I didn't vote. The reason is that neither really supports what I beleive, aka, both are somewhat true. AMD certainly began basing the PR on extrapolated TBird performance, although even then whether an actual TBird would perform at those levels is questionable due to various bottlenecks and whatnot. The early XP's were definitely faster than the early P4 iterations(aka Athlon XP 1700 > (early)P4 1700mhz), so at that time it was clear that AMD was sticking to their claims. However, as Intel improved the P4, the difference between the Athlon PR and the actual mhz of the P4 began to sync with each other.

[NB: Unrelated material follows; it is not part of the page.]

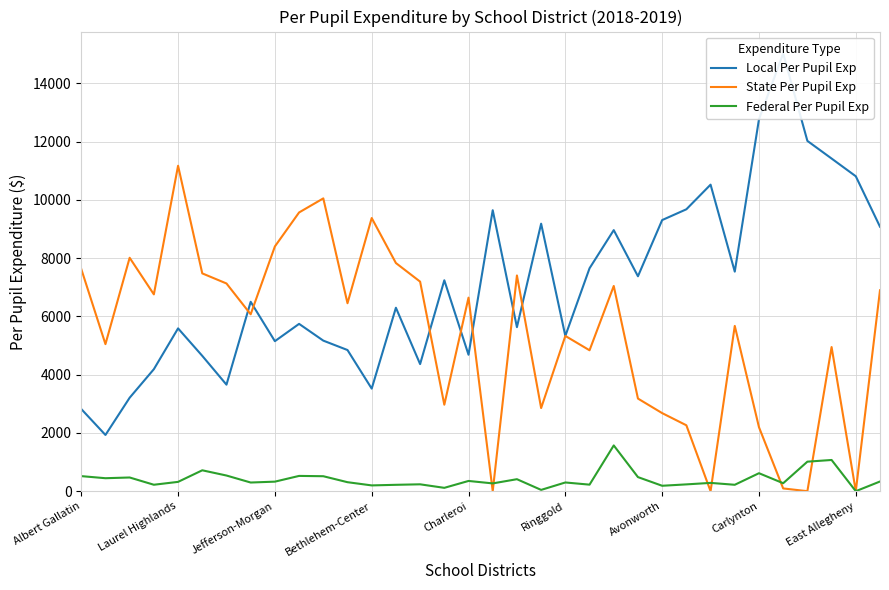

What is the difference between the Federal Per Pupil Exp values at 26 and 11?

24.0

AMD might still be using the TBird theoretical performance, but due to this synching, it's hard to not think that the P4 actual mhz is actually the current standard.
Interestingly enough, I think the Barton is the clearest "evidence" that AMD may have switched to a direct P4 comparison for their PR. The reason is that the Barton 3000+ kinda looks correctly PR'd when compared solely against the P4 3000mhz, but once you add the TBred 2800+ into the mix, it appears that the Barton 3000+ couldn't possibly be based on the same tests that the TBred 2800+ were based on. Unless, of course, AMD uses some type of method not used by most Internet based websites.
So, AMD definitely based ealy Athlon XPs against TBird, but whether they still do I dunno.